### [Provided information]
________________________________________

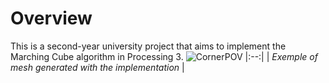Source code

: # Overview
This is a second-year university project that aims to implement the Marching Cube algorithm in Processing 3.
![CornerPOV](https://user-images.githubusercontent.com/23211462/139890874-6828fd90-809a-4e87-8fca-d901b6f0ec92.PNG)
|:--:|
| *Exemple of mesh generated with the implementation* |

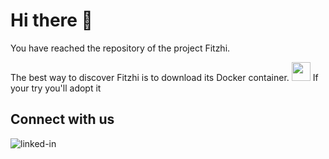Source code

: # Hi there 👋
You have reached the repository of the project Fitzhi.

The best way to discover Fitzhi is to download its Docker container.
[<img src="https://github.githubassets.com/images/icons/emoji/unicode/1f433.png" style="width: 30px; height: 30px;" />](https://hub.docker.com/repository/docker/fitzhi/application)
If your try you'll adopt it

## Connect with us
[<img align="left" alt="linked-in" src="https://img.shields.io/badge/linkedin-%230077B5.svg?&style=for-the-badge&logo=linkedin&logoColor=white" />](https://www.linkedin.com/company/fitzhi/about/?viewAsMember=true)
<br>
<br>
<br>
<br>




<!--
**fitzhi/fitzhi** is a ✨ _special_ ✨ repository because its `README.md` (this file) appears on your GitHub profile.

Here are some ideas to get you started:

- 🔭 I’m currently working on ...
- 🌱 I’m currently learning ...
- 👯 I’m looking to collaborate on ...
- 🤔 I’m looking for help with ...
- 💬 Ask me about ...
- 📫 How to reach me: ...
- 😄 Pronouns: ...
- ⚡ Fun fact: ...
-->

________________________________________

### [Request]
Each line of the data above that contains the string "your" should be counted; give only the total.

### [Response]
2